Provided entries Start Marker
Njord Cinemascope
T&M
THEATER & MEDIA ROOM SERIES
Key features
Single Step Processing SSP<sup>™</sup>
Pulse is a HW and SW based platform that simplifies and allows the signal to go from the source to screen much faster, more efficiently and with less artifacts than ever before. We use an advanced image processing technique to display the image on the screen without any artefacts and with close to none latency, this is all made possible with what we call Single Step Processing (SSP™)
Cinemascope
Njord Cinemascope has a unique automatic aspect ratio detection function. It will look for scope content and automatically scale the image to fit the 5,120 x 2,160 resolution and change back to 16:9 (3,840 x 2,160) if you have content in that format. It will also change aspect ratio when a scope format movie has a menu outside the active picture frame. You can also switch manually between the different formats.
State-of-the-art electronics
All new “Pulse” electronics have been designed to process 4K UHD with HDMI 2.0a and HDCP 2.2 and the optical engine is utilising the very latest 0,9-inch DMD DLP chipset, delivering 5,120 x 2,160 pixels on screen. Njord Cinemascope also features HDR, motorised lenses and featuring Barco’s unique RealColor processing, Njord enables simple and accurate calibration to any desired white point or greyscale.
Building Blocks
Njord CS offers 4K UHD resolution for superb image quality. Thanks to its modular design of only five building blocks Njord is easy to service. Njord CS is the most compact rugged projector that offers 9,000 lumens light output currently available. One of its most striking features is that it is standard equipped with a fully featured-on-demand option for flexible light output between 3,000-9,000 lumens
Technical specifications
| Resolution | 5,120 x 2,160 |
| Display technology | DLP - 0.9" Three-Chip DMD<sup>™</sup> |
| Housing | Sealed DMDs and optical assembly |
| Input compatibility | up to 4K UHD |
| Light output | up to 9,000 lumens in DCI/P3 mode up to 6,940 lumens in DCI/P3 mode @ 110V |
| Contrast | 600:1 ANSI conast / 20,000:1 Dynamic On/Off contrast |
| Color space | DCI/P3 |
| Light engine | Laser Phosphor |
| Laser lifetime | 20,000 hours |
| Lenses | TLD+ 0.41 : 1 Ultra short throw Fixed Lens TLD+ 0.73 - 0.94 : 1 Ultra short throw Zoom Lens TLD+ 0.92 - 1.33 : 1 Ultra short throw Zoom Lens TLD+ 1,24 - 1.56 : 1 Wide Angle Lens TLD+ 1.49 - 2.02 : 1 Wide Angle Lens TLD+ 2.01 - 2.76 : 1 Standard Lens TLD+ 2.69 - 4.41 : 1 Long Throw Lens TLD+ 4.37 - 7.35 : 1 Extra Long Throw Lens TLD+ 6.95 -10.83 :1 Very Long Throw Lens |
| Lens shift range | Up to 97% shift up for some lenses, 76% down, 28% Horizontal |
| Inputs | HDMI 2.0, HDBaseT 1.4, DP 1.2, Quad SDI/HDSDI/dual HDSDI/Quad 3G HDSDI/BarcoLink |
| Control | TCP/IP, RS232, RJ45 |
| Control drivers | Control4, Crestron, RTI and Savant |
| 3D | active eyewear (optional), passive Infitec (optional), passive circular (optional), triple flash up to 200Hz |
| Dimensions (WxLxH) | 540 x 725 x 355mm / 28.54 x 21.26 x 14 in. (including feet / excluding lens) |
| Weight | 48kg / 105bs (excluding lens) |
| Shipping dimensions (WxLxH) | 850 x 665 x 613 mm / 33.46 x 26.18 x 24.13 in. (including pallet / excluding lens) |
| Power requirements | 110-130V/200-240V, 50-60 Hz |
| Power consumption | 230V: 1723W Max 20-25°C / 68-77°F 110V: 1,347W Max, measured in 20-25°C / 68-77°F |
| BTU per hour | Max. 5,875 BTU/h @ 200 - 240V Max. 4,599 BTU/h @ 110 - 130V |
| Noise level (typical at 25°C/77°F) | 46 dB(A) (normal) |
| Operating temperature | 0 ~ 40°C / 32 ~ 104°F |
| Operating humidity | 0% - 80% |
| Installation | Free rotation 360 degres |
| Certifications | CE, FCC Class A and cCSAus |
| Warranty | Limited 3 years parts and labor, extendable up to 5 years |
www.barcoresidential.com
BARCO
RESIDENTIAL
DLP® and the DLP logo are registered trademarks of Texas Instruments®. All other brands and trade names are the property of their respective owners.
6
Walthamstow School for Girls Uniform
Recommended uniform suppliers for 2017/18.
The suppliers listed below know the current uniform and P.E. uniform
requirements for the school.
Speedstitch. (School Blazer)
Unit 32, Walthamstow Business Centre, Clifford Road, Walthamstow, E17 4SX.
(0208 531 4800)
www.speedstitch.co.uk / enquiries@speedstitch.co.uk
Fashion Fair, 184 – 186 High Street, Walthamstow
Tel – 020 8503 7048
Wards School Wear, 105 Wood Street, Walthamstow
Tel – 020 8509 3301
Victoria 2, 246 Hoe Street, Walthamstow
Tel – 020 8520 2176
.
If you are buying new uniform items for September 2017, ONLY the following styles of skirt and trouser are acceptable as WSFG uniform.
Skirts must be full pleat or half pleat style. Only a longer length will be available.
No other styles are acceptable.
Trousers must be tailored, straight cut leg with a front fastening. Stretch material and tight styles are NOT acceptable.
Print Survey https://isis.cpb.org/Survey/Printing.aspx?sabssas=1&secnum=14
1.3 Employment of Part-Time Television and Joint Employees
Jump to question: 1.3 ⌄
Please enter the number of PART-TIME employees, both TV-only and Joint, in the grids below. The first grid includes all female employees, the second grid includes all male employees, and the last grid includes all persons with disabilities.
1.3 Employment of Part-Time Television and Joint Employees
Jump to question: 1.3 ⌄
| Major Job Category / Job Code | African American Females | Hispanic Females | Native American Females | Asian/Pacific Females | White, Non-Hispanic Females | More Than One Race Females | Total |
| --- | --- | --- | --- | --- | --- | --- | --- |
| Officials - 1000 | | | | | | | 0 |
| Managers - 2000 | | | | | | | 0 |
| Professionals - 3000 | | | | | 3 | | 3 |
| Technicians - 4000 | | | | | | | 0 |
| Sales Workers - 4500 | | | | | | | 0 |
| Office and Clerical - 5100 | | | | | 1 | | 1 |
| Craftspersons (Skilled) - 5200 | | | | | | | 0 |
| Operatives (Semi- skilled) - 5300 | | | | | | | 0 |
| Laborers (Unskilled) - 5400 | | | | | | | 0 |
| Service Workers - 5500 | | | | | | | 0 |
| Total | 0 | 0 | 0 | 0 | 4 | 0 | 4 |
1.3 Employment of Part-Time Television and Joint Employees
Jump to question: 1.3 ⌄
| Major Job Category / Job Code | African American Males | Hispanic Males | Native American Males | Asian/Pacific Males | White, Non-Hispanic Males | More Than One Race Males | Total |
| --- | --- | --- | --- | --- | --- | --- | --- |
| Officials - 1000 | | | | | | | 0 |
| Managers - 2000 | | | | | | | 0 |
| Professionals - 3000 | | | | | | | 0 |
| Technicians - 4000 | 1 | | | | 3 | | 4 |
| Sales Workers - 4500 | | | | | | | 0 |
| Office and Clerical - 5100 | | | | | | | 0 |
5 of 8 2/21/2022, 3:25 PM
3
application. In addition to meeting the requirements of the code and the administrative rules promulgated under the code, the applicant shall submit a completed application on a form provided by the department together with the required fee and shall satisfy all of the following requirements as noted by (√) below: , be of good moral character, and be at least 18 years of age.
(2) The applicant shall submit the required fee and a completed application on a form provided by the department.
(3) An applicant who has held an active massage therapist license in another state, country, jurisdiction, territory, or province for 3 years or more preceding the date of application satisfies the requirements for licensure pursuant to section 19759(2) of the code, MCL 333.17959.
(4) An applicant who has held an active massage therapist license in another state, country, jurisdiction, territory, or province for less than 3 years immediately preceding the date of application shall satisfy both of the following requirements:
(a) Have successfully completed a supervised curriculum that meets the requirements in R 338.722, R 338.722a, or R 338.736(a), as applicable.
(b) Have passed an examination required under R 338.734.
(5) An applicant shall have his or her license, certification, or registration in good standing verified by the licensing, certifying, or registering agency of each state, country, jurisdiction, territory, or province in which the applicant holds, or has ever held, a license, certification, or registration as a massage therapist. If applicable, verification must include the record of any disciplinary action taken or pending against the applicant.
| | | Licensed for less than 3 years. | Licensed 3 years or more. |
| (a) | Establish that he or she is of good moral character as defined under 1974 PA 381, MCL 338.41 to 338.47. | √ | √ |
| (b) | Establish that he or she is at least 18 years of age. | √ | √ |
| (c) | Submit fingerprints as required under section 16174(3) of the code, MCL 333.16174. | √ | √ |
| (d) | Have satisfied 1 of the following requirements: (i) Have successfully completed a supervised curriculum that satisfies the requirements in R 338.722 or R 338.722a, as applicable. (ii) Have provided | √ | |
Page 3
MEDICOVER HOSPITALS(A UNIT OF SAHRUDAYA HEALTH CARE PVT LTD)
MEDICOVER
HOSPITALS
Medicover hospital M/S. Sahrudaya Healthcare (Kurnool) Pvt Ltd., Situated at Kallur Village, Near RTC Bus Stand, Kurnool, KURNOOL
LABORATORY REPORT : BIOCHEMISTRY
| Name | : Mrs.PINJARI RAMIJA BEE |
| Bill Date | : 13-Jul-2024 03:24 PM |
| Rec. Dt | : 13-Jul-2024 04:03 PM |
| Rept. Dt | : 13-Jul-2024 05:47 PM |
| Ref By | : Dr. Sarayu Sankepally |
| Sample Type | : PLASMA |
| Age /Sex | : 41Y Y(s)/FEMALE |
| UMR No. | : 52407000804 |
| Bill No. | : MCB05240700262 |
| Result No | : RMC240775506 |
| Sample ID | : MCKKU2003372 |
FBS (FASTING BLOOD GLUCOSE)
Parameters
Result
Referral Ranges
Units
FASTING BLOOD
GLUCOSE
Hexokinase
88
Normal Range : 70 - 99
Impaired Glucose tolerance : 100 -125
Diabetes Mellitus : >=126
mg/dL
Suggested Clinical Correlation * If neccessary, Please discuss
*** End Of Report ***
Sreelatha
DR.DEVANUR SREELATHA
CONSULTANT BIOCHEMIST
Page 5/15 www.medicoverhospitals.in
Provided entries End Marker
# Required work
The answer must be a verbatim transcription of the entries above, from the first line through the line that contains "Pulse is a HW", and nothing more.

# Solution
Njord Cinemascope
T&M
THEATER & MEDIA ROOM SERIES
Key features
Single Step Processing SSP<sup>™</sup>
Pulse is a HW and SW based platform that simplifies and allows the signal to go from the source to screen much faster, more efficiently and with less artifacts than ever before. We use an advanced image processing technique to display the image on the screen without any artefacts and with close to none latency, this is all made possible with what we call Single Step Processing (SSP™)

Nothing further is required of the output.